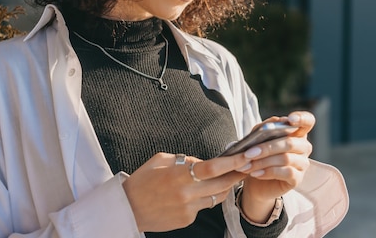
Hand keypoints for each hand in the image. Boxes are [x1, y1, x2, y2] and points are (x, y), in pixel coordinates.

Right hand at [122, 152, 249, 231]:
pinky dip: (205, 198)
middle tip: (248, 166)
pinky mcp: (187, 219)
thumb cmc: (142, 180)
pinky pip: (203, 206)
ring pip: (216, 197)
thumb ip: (185, 159)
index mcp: (179, 175)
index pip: (213, 168)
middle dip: (237, 174)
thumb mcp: (161, 160)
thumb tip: (204, 162)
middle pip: (222, 184)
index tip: (246, 156)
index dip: (233, 162)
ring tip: (229, 177)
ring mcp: (188, 209)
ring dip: (224, 186)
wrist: (128, 208)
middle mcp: (186, 193)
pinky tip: (198, 192)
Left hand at [238, 111, 314, 222]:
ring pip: (286, 158)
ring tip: (247, 165)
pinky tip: (255, 173)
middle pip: (290, 143)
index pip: (307, 121)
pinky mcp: (298, 179)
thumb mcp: (256, 140)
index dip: (301, 118)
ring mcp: (303, 163)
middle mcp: (304, 146)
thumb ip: (262, 130)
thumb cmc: (258, 157)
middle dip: (267, 147)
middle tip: (248, 153)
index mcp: (296, 132)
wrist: (255, 183)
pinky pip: (286, 173)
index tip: (289, 119)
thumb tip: (269, 124)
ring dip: (263, 162)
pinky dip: (268, 172)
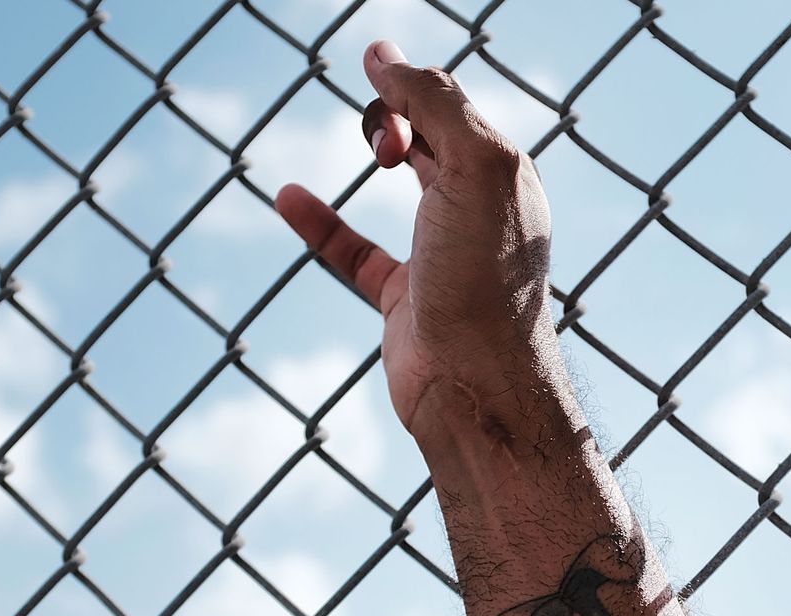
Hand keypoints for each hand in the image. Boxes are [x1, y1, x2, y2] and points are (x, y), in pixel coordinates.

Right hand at [273, 41, 561, 450]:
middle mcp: (477, 211)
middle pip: (433, 136)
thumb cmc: (483, 277)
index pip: (454, 107)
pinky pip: (353, 251)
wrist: (475, 384)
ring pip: (402, 185)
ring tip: (366, 143)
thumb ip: (435, 103)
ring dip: (376, 152)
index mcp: (503, 176)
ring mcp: (438, 254)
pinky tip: (288, 197)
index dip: (411, 87)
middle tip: (383, 144)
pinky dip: (320, 223)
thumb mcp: (473, 166)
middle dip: (398, 118)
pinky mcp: (402, 299)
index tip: (370, 72)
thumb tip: (383, 55)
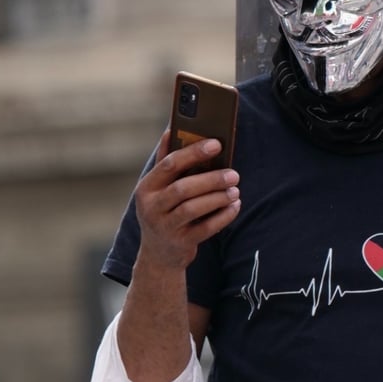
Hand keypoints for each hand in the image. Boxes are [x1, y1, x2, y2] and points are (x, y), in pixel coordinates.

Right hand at [134, 130, 240, 271]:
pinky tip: (235, 206)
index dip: (194, 152)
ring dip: (218, 197)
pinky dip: (223, 216)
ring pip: (193, 209)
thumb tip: (172, 127)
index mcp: (147, 187)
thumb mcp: (158, 187)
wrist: (159, 254)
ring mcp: (165, 227)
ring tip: (235, 189)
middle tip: (234, 173)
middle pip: (183, 188)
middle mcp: (151, 207)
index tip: (217, 143)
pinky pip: (206, 229)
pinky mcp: (181, 243)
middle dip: (211, 179)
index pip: (169, 165)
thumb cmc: (164, 209)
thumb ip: (166, 159)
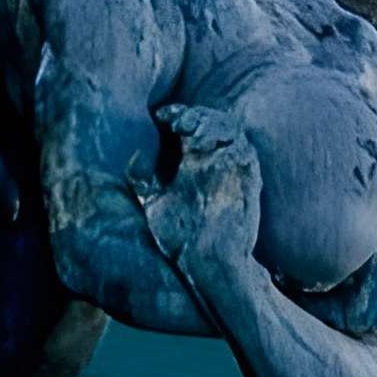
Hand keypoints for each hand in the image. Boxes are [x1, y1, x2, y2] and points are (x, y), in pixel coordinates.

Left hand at [136, 104, 263, 280]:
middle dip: (192, 114)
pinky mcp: (246, 177)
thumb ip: (143, 180)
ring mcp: (231, 168)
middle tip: (176, 121)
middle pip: (208, 121)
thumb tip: (129, 155)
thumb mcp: (154, 202)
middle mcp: (212, 162)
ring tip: (189, 128)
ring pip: (228, 128)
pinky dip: (227, 138)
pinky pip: (243, 147)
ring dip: (209, 121)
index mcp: (192, 164)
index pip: (186, 127)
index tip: (160, 116)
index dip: (175, 115)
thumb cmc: (181, 237)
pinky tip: (204, 141)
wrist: (210, 263)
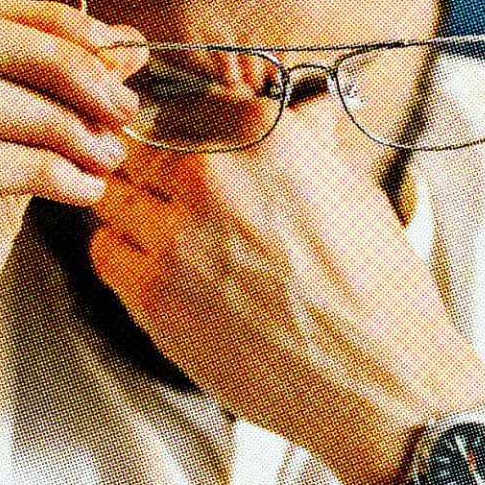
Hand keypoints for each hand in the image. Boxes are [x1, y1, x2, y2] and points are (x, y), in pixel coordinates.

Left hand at [88, 96, 484, 484]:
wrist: (379, 381)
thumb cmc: (376, 292)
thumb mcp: (352, 192)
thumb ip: (306, 144)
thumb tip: (301, 111)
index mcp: (261, 136)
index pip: (184, 102)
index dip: (183, 126)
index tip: (183, 142)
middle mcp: (210, 176)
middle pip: (140, 148)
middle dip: (155, 170)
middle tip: (175, 198)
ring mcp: (174, 236)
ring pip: (113, 196)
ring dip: (135, 211)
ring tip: (171, 236)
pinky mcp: (153, 295)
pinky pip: (105, 251)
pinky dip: (124, 254)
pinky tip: (160, 269)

**ABOUT THIS EXERCISE:** Exactly as written, copy the entries above without their pictures.

**COMPLETED TASK:**
Hand keypoints for each hand in the image. Boxes are [x1, y1, x2, y2] and points are (x, y), in pixel coordinates.

Right hand at [122, 152, 249, 231]:
pinky dip: (205, 198)
middle tip: (248, 166)
pinky mcp: (187, 219)
thumb cmc: (142, 180)
pinky pip: (203, 206)
ring pip: (216, 197)
thumb ip: (185, 159)
index mcp: (179, 175)
index pip: (213, 168)
middle dip: (237, 174)
thumb mcp: (161, 160)
thumb tip: (204, 162)
middle pip: (222, 184)
index tip: (246, 156)
index dip: (233, 162)
ring tip: (229, 177)
ring mcp: (188, 209)
ring dip: (224, 186)
wrist: (128, 208)
middle mcp: (186, 193)
pinky tip: (198, 192)
Left hand at [238, 111, 314, 222]:
ring pip: (286, 158)
ring tip: (247, 165)
pinky tip: (255, 173)
middle pip: (290, 143)
index pip: (307, 121)
pinky mcp: (298, 179)
thumb mcp: (256, 140)
index dip: (301, 118)
ring mcp: (303, 163)
middle mcp: (304, 146)
thumb ip: (262, 130)
thumb cmc: (258, 157)
middle dip: (267, 147)
middle tip: (248, 153)
index mcp: (296, 132)
wrist: (255, 183)
pinky pip: (286, 173)
index tip: (289, 119)
thumb tip: (269, 124)
ring dip: (263, 162)
pinky dip: (268, 172)
Hand keypoints for each hand in the image. Boxes are [x1, y1, x2, y2] and points are (x, y), in pixel coordinates.

Right hand at [273, 41, 561, 450]:
middle mcp: (477, 211)
middle pip: (433, 136)
thumb cmc: (483, 277)
index pip: (454, 107)
pinky pip: (353, 251)
wrist: (475, 384)
ring pip: (402, 185)
ring tip: (366, 143)
thumb ip: (435, 103)
ring dip: (376, 152)
index mcp: (503, 176)
ring mcp: (438, 254)
pinky tip: (288, 197)
index dip: (411, 87)
middle tip: (383, 144)
pinky dip: (320, 223)
thumb mcp: (473, 166)
middle dip: (398, 118)
pinky mcp: (402, 299)
index tip: (370, 72)
thumb tip: (383, 55)
Hand keypoints for each hand in the image. Boxes are [x1, y1, x2, y2] and points are (x, y), in pixel coordinates.

Right hand at [134, 130, 240, 271]:
pinky tip: (235, 206)
index dip: (194, 152)
ring dip: (218, 197)
pinky dip: (223, 216)
ring pip: (193, 209)
thumb tip: (172, 127)
index mcp: (147, 187)
thumb mcp: (158, 187)
wrist: (159, 254)
ring mcp: (165, 227)
ring tip: (235, 189)
middle tip: (234, 173)
middle pip: (183, 188)
middle mcp: (151, 207)
index tip: (217, 143)
pinky pip: (206, 229)
pinky mcp: (181, 243)
middle dip: (211, 179)
index pip: (169, 165)
thumb cmc: (164, 209)
thumb ip: (166, 159)
Hand keypoints for each hand in the image. Boxes are [x1, y1, x2, y2] and points are (x, y), in pixel coordinates.

Left hand at [136, 104, 263, 280]:
middle dip: (192, 114)
pinky mcp: (246, 177)
thumb ip: (143, 180)
ring mcp: (231, 168)
middle tip: (176, 121)
middle pip: (208, 121)
thumb tip: (129, 155)
thumb mcp: (154, 202)
middle mcp: (212, 162)
ring tip: (189, 128)
ring pip: (228, 128)
pinky dip: (227, 138)
pinky pip: (243, 147)
ring dip: (209, 121)
index mcp: (192, 164)
index pip: (186, 127)
index tip: (160, 116)
index dip: (175, 115)
thumb cmc: (181, 237)
pinky tip: (204, 141)
wrist: (210, 263)
Hand keypoints for each hand in the image. Boxes are [x1, y1, x2, y2] and points are (x, y), in pixel coordinates.

Left hand at [88, 96, 484, 484]:
wrist: (379, 381)
thumb cmc: (376, 292)
thumb mcp: (352, 192)
thumb ip: (306, 144)
thumb tip: (301, 111)
index mcp: (261, 136)
index pip: (184, 102)
index dip: (183, 126)
index tip: (183, 142)
middle mcp: (210, 176)
middle pip: (140, 148)
middle dip: (155, 170)
middle tip: (175, 198)
ring mcp: (174, 236)
ring pip: (113, 196)
ring dip: (135, 211)
ring tip: (171, 236)
pinky mcp: (153, 295)
pinky pip: (105, 251)
pinky dip: (124, 254)
pinky tip: (160, 269)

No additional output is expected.